Solana Staking ETFs Attract $39.23M in Weekly Inflows; Institutional Demand Accelerates Despite Goldman Sachs Exit

  • Solana spot ETFs recorded $39.23M in weekly inflows as of mid-May, the largest since February, signaling renewed institutional interest.
  • Goldman Sachs exited its Solana ETF position in Q1 2026, but other institutions are stepping in to capture staking yield unavailable in Bitcoin/Ethereum ETFs.

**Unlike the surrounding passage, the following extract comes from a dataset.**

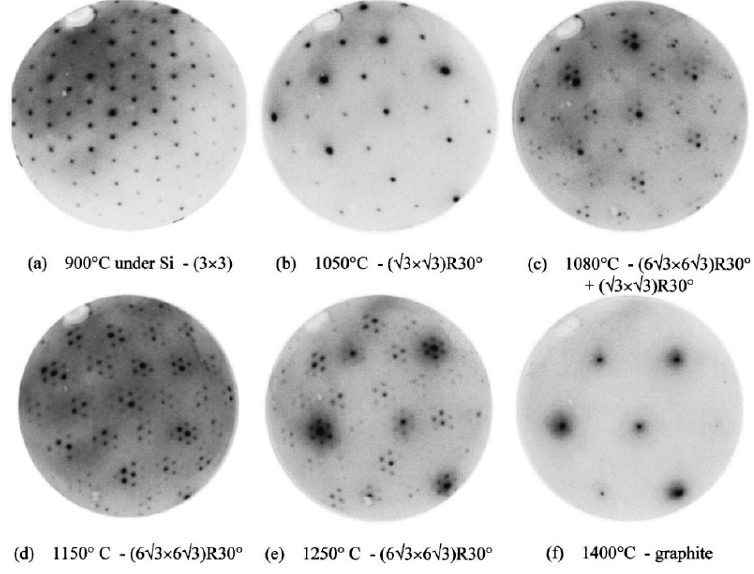
Figure 16. LEED patterns from 6H-SiC(0001) with a primary energy of 130 eV obtained on ( a ) (1 ˆ 1); ( b ) 3 ˆ 3 q R 30 ˝ ; ( c ) 3 ˆ 3 q R 30 ˝ + p 6 3 ˆ 6 3 q R 30 ˝ ; ( d , e ) p 6 3 ˆ 6 3 q R 30 ˝ ; and ( f ) graphite (1 ˆ 1) [41].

Solana spot ETFs have attracted $39.23 million in weekly inflows as of mid-May, marking the largest inflow since February and signaling a resurgence in institutional demand. The rally is driven by a structural advantage: Solana's spot ETFs launched with staking enabled, allowing shareholders to earn validator rewards—a yield component unavailable in Bitcoin and Ethereum ETFs. This creates a unique value proposition for yield-hungry institutions navigating a 3.5% Fed funds rate environment. However, Goldman Sachs fully exited its Solana ETF position in Q1 2026, removing a notable institutional buyer and suggesting some mega-cap asset managers remain cautious on Solana's network reliability and developer ecosystem. SOL is trading at $87.29, down 70.4% from its January peak of $295, but the inflows suggest that patient capital is accumulating on weakness, betting on Solana's Firedancer validator client upgrade and growing developer migration.

💡 Staking yield — rewards earned by locking cryptocurrency in a validator node to secure the blockchain. Solana's ETFs pass these rewards to shareholders, creating a yield-bearing crypto product.

What's Ahead

Monday, May 26: Memorial Day (US markets closed) — US equity and bond markets will be closed for the holiday. Trading resumes Tuesday. This is a good time for institutional rebalancing and positioning ahead of the final week of May.
Tuesday, May 27: Markets reopen; Fed speakers (if scheduled) — Watch for any Fed commentary on inflation or the June meeting. Oil markets will be closely watched for any new developments in Iran-US negotiations.
Wednesday, May 28 – Thursday, May 29: Earnings season winds down; economic data (if any) — Most major earnings have reported. Focus shifts to June FOMC meeting prep. Any inflation or employment data released this week will be critical for rate expectations.

Something Fascinating

Scientists Develop 'Liquid Solar Battery' Inspired by DNA; Could Store Sunlight for Months

Scientists at the University of California, Santa Barbara have developed a 'liquid solar battery' inspired by DNA that captures sunlight, stores the energy in chemical bonds, and releases it as heat on demand—potentially for months. The innovation uses a molecular system that mimics DNA's ability to store and retrieve information, but instead stores thermal energy. If scaled, this could solve one of renewable energy's biggest challenges: seasonal and diurnal storage. Instead of relying on lithium-ion batteries (which degrade and require rare minerals), solar energy could be stored in liquid form and released whenever needed. The implications are staggering: imagine solar farms that capture summer sun and release heat in winter, or buildings that store daytime solar energy for nighttime use. This is the kind of fundamental breakthrough that could reshape energy economics over the next decade.

💡 Thermal energy storage — the process of capturing heat and storing it for later use. Traditional methods use water or molten salt; this DNA-inspired approach uses molecular chemistry to store energy in chemical bonds, enabling longer storage windows.